Work instruction
Retype every entry below without altering anything.

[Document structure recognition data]
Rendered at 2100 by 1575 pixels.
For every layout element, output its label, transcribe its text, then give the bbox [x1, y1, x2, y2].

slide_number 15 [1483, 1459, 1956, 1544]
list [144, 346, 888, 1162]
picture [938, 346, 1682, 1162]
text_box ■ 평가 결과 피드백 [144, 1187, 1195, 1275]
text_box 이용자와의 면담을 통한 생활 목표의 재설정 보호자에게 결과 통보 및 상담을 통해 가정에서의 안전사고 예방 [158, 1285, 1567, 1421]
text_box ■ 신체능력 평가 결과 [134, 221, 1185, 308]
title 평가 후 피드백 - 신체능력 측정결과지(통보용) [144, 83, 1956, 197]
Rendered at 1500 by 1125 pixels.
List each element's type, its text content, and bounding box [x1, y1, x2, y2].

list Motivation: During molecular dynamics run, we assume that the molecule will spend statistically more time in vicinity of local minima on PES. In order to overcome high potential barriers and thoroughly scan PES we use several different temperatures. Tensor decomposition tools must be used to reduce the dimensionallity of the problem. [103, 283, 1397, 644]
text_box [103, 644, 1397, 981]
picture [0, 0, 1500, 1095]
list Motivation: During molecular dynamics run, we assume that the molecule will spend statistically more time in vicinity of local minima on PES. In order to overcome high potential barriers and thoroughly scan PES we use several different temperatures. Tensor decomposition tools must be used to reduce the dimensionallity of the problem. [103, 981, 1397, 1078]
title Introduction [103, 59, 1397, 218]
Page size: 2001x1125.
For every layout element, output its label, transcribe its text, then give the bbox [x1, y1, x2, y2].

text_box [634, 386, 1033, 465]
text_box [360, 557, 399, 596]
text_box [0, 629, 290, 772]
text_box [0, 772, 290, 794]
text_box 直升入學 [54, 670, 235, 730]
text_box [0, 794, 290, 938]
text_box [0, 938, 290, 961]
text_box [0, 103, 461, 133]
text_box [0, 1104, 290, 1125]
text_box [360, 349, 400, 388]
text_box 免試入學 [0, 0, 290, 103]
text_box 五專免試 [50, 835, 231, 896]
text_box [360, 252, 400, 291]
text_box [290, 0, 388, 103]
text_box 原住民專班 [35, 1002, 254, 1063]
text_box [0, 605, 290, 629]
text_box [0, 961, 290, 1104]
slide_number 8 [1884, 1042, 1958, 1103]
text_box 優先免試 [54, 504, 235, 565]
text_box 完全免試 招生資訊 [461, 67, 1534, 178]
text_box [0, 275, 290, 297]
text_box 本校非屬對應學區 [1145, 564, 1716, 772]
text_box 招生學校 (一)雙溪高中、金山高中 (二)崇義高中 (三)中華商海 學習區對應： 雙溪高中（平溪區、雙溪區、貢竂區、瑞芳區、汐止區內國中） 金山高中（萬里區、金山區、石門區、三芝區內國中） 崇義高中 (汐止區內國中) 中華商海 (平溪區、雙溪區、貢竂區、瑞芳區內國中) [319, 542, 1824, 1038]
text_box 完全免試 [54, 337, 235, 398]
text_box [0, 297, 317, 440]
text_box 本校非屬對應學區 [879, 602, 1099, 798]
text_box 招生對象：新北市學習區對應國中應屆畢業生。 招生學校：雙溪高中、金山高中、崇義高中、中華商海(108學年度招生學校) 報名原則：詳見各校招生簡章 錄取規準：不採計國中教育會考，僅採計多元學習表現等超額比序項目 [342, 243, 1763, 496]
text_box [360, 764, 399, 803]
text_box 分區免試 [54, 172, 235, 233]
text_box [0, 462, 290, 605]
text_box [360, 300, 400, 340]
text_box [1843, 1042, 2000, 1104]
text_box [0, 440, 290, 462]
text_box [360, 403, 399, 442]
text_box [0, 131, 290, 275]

The completed task
Rendered at 2100 by 1575 pixels.
For every layout element, output its label, transcribe its text, then give the bbox [x1, y1, x2, y2].

slide_number 15 [1483, 1459, 1956, 1544]
list [144, 346, 888, 1162]
picture [938, 346, 1682, 1162]
text_box ■ 평가 결과 피드백 [144, 1187, 1195, 1275]
text_box 이용자와의 면담을 통한 생활 목표의 재설정 보호자에게 결과 통보 및 상담을 통해 가정에서의 안전사고 예방 [158, 1285, 1567, 1421]
text_box ■ 신체능력 평가 결과 [134, 221, 1185, 308]
title 평가 후 피드백 - 신체능력 측정결과지(통보용) [144, 83, 1956, 197]
Rendered at 1500 by 1125 pixels.
List each element's type, its text content, and bounding box [x1, y1, x2, y2].

list Motivation: During molecular dynamics run, we assume that the molecule will spend statistically more time in vicinity of local minima on PES. In order to overcome high potential barriers and thoroughly scan PES we use several different temperatures. Tensor decomposition tools must be used to reduce the dimensionallity of the problem. [103, 283, 1397, 644]
text_box [103, 644, 1397, 981]
picture [0, 0, 1500, 1095]
list Motivation: During molecular dynamics run, we assume that the molecule will spend statistically more time in vicinity of local minima on PES. In order to overcome high potential barriers and thoroughly scan PES we use several different temperatures. Tensor decomposition tools must be used to reduce the dimensionallity of the problem. [103, 981, 1397, 1078]
title Introduction [103, 59, 1397, 218]
Page size: 2001x1125.
For every layout element, output its label, transcribe its text, then give the bbox [x1, y1, x2, y2].

text_box [634, 386, 1033, 465]
text_box [360, 557, 399, 596]
text_box [0, 629, 290, 772]
text_box [0, 772, 290, 794]
text_box 直升入學 [54, 670, 235, 730]
text_box [0, 794, 290, 938]
text_box [0, 938, 290, 961]
text_box [0, 103, 461, 133]
text_box [0, 1104, 290, 1125]
text_box [360, 349, 400, 388]
text_box 免試入學 [0, 0, 290, 103]
text_box 五專免試 [50, 835, 231, 896]
text_box [360, 252, 400, 291]
text_box [290, 0, 388, 103]
text_box 原住民專班 [35, 1002, 254, 1063]
text_box [0, 605, 290, 629]
text_box [0, 961, 290, 1104]
slide_number 8 [1884, 1042, 1958, 1103]
text_box 優先免試 [54, 504, 235, 565]
text_box 完全免試 招生資訊 [461, 67, 1534, 178]
text_box [0, 275, 290, 297]
text_box 本校非屬對應學區 [1145, 564, 1716, 772]
text_box 招生學校 (一)雙溪高中、金山高中 (二)崇義高中 (三)中華商海 學習區對應： 雙溪高中（平溪區、雙溪區、貢竂區、瑞芳區、汐止區內國中） 金山高中（萬里區、金山區、石門區、三芝區內國中） 崇義高中 (汐止區內國中) 中華商海 (平溪區、雙溪區、貢竂區、瑞芳區內國中) [319, 542, 1824, 1038]
text_box 完全免試 [54, 337, 235, 398]
text_box [0, 297, 317, 440]
text_box 本校非屬對應學區 [879, 602, 1099, 798]
text_box 招生對象：新北市學習區對應國中應屆畢業生。 招生學校：雙溪高中、金山高中、崇義高中、中華商海(108學年度招生學校) 報名原則：詳見各校招生簡章 錄取規準：不採計國中教育會考，僅採計多元學習表現等超額比序項目 [342, 243, 1763, 496]
text_box [360, 764, 399, 803]
text_box 分區免試 [54, 172, 235, 233]
text_box [0, 462, 290, 605]
text_box [360, 300, 400, 340]
text_box [1843, 1042, 2000, 1104]
text_box [0, 440, 290, 462]
text_box [360, 403, 399, 442]
text_box [0, 131, 290, 275]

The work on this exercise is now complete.